Every one now knows this is just untrue. The Tiger Teams have by no means finished the work and testing has meant that many Wave sites have been discovered to be in need of a pause for a month or two while someone works out what Standards and made up Specifications are to be used.
By their own words the entire thing is just a total shambles that will deliver less than 3% at best of what was trumpeted only 18 months ago.
See the Australian article for an amazing breakdown of what has been spent on e-Health, since 2011, by the Commonwealth.
In passing has anyone else heard of job losses in the much touted but very quiet Clinical Safety Unit recently?
David.

4 comments:

Addinall said...

The current state of the eHealth system in general is one that is expected from a decade long development with no real KPIs or SLAs in place. As is typical of a lot if similar projects, this is a Camel (a mouse engineered by a committee). With large amounts of money at stake, almost a $billion so far, and at least half that promised again, there will be VERY little internal pressure to fess up and declare "it's a mess". I am glad I stumbled upon this blog, having an interest in eHealth whilst holding something of a cynical attitude as to whether any government can actually supply a working result. I am also glad to see the discussion(s) here are back on planet. I try and try to explain that the current lofty goal for eHealth is to select a workable data interchange format and methods of checking the reliability of the data. I mention it here

ehealth.addinall.org

under business intelligence and ontologies. For many years I have felt that XML, which is the data encapsulated transport for HL7v3 started out as a good idea, then became big fat and complex. From the IT point of view, XML, CORBA, SOAP and large footprint, high complexity applications are almost dead. And good riddance. You can tell with a glance the projects hanging onto these types of architectures.

If we have spent so much money with little or no outcome, then it is time we throw what we have, sit down, and ACTUALLY specify what we want to achieve, both from a patients POV, needs and wants of the clinician and constraints, boundaries and opportunities presented by modern information technology.
I would argue that HL7v3 be halted in time and we design (using the solid parts of v3) HL7v4 based on a JSON data model. JSON ( JavaScript Object Notation) is a lightweight data-interchange format. It is easy for humans to read and write. It is easy for machines to parse and generate. It is based on a subset of the JavaScript Programming Language, Standard ECMA-262 3rd Edition - December 1999. JSON is a text format that is completely language independent but uses conventions that are familiar to programmers of the C-family of languages, including C, C++, C#, Java, JavaScript, Perl, Python, PL/SQL and many others. These properties make JSON an ideal data-interchange language. And the point made here, that the clinician is hidden away from what is in the spaghetti that is HL7 XML, can be resolved by using a simpler architecture. I rather doubt this will happen, given the contracts already in place, the money spent, and the ego involved, but it SHOULD happen.

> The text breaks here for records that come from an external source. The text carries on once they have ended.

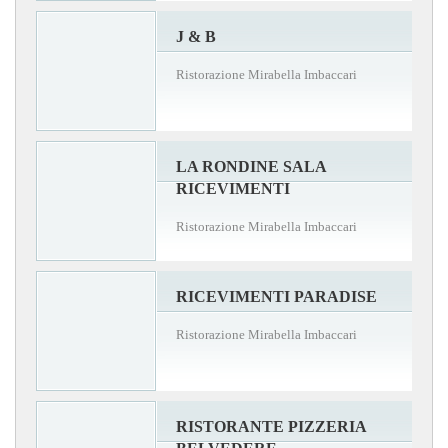
J & B
Ristorazione Mirabella Imbaccari
LA RONDINE SALA
RICEVIMENTI
Ristorazione Mirabella Imbaccari
RICEVIMENTI PARADISE
Ristorazione Mirabella Imbaccari
RISTORANTE PIZZERIA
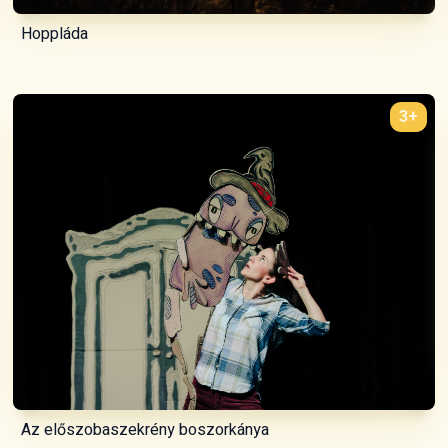
Hoppláda
3+
Az előszobaszekrény boszorkánya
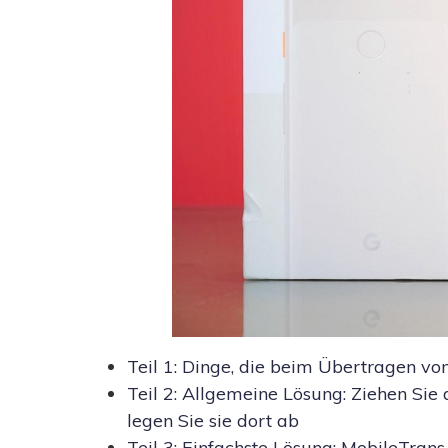
Teil 1: Dinge, die beim Übertragen v
Teil 2: Allgemeine Lösung: Ziehen Sie
legen Sie sie dort ab
Teil 3: Einfachste Lösung: MobileTrans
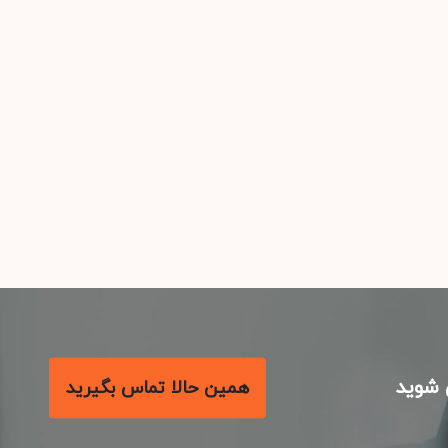
شوید
همین حالا تماس بگیرید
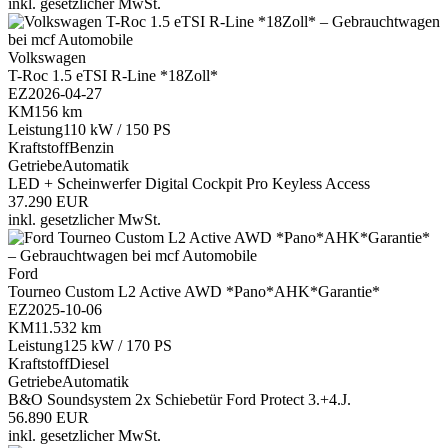
inkl. gesetzlicher MwSt.
Volkswagen
T-Roc 1.5 eTSI R-Line *18Zoll*
EZ
2026-04-27
KM
156 km
Leistung
110 kW / 150 PS
Kraftstoff
Benzin
Getriebe
Automatik
LED + Scheinwerfer
Digital Cockpit Pro
Keyless Access
37.290 EUR
inkl. gesetzlicher MwSt.
Ford
Tourneo Custom L2 Active AWD *Pano*AHK*Garantie*
EZ
2025-10-06
KM
11.532 km
Leistung
125 kW / 170 PS
Kraftstoff
Diesel
Getriebe
Automatik
B&O Soundsystem
2x Schiebetür
Ford Protect 3.+4.J.
56.890 EUR
inkl. gesetzlicher MwSt.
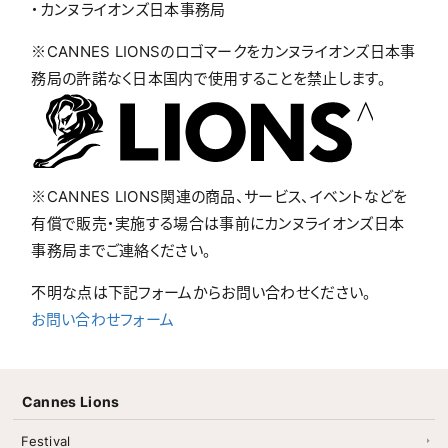
・カンヌライオンズ日本事務局
※CANNES LIONSのロゴマークをカンヌライオンズ日本事
務局の許諾なく日本国内で使用することを禁止します。
※CANNES LIONS関連の商品、サービス、イベントなどを
有償で販売・実施する場合は事前にカンヌライオンズ日本
事務局までご連絡ください。
不明な点は下記フォームからお問い合わせください。
お問い合わせフォーム
Cannes Lions
Festival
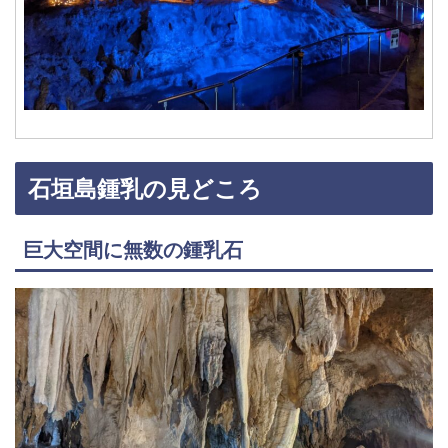
石垣島鍾乳の見どころ
巨大空間に無数の鍾乳石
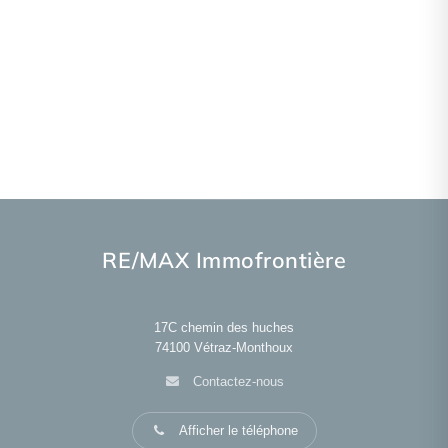
RE/MAX Immofrontière
17C chemin des huches
74100
Vétraz-Monthoux
Contactez-nous
Afficher le téléphone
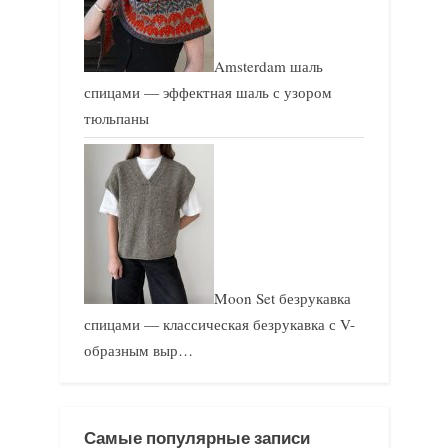
Amsterdam шаль
спицами — эффектная шаль с узором
тюльпаны
Moon Set безрукавка
спицами — классическая безрукавка с V-
образным выр…
Самые популярные записи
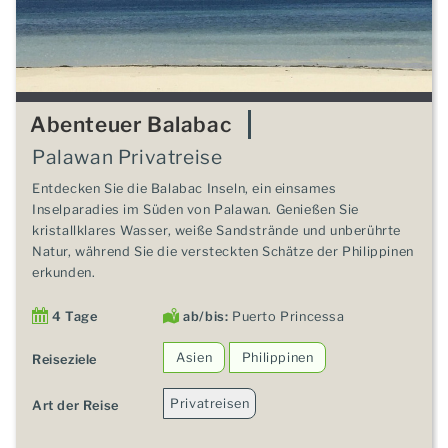
Abenteuer Balabac
Palawan Privatreise
Entdecken Sie die Balabac Inseln, ein einsames
Inselparadies im Süden von Palawan. Genießen Sie
kristallklares Wasser, weiße Sandstrände und unberührte
Natur, während Sie die versteckten Schätze der Philippinen
erkunden.
4 Tage
ab/bis:
Puerto Princessa
Asien
Philippinen
Reiseziele
Privatreisen
Art der Reise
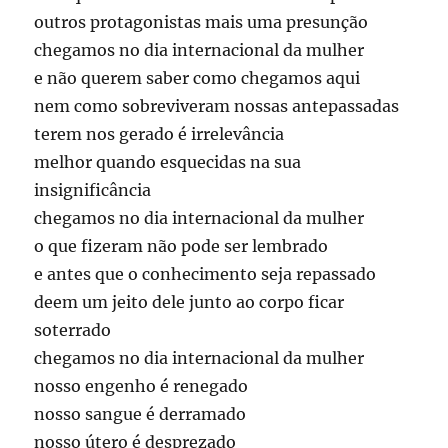
outros protagonistas mais uma presunção
chegamos no dia internacional da mulher
e não querem saber como chegamos aqui
nem como sobreviveram nossas antepassadas
terem nos gerado é irrelevância
melhor quando esquecidas na sua
insignificância
chegamos no dia internacional da mulher
o que fizeram não pode ser lembrado
e antes que o conhecimento seja repassado
deem um jeito dele junto ao corpo ficar
soterrado
chegamos no dia internacional da mulher
nosso engenho é renegado
nosso sangue é derramado
nosso útero é desprezado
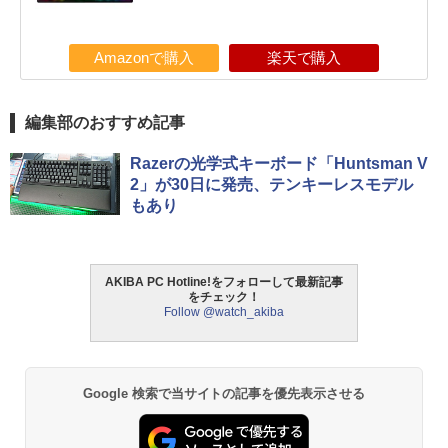
Amazonで購入
楽天で購入
編集部のおすすめ記事
Razerの光学式キーボード「Huntsman V
2」が30日に発売、テンキーレスモデル
もあり
AKIBA PC Hotline!をフォローして最新記事
をチェック！
Follow @watch_akiba
Google 検索で当サイトの記事を優先表示させる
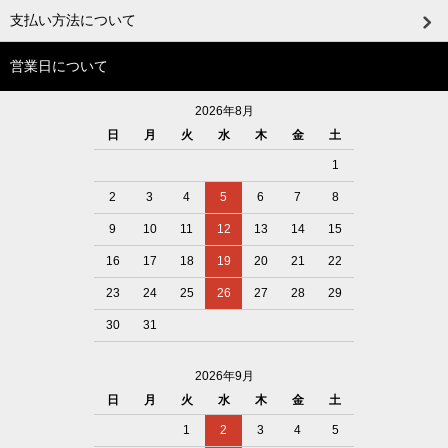
支払い方法について
営業日について
2026年8月
日
月
火
水
木
金
土
1
2
3
4
5
6
7
8
9
10
11
12
13
14
15
16
17
18
19
20
21
22
23
24
25
26
27
28
29
30
31
2026年9月
日
月
火
水
木
金
土
1
2
3
4
5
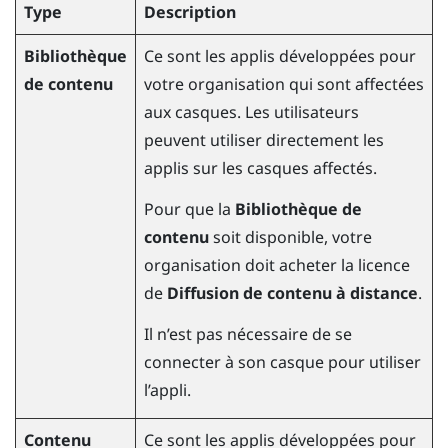
Type
Description
Bibliothèque
Ce sont les applis développées pour
de contenu
votre organisation qui sont affectées
aux casques. Les utilisateurs
peuvent utiliser directement les
applis sur les casques affectés.
Pour que la
Bibliothèque de
contenu
soit disponible, votre
organisation doit acheter la licence
de
Diffusion de contenu à distance
.
Il n’est pas nécessaire de se
connecter à son casque pour utiliser
l’appli.
Contenu
Ce sont les applis développées pour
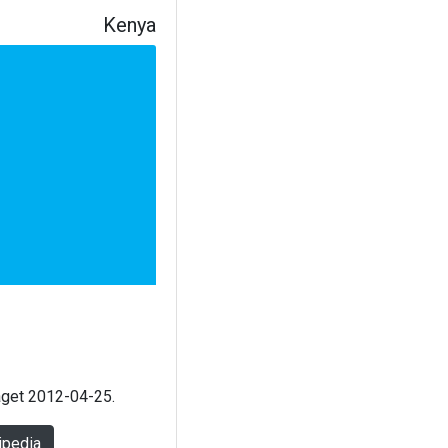
Kenya
laget 2012-04-25.
ipedia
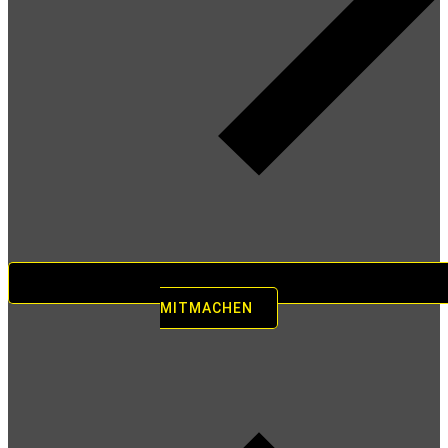
MITMACHEN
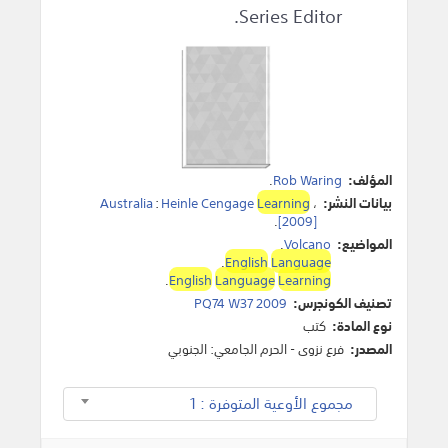
Series Editor.
المؤلف:
Rob Waring
.
بيانات النشر:
،
Learning
Heinle Cengage
:
Australia
.
[2009]
المواضيع:
Volcano
.
.
English
Language
.
English
Language
Learning
تصنيف الكونجرس:
PQ74 W37 2009
نوع المادة:
كتب
المصدر:
فرع نزوى - الحرم الجامعي: الجنوبي
مجموع الأوعية المتوفرة : 1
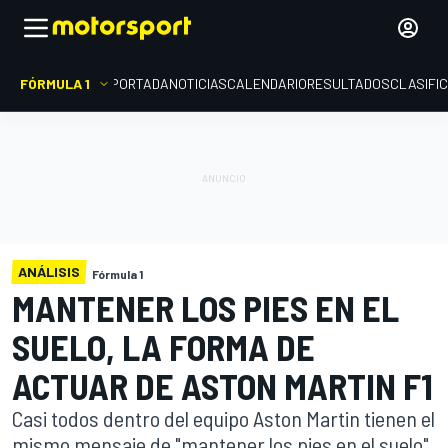
FÓRMULA 1
PORTADA
NOTICIAS
CALENDARIO
RESULTADOS
CLASIFI
ANÁLISIS
Fórmula 1
MANTENER LOS PIES EN EL
SUELO, LA FORMA DE
ACTUAR DE ASTON MARTIN F1
Casi todos dentro del equipo Aston Martin tienen el
mismo mensaje de "mantener los pies en el suelo"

I'll follow this blog with some interest.
Mark Addinall.

Paul Fitzgerald said...

Mark, your suggestions are FAR too sensible....it'll never work, more's the pity!
cheers,
Paul.

Addinall said...

Thanks Paul :-)
Shame eh?

Cheers,
Mark.

Anonymous said...

Mark,

The serialisation format of the data is mostly not important. That is, whether it is XML or JSON. It is the data itself that is important.

That health data is complex is underlying problem. The experts are still having problems trying to come up with a basis for representing the data.

Reducing the problems to XML vs JSON is not helpful.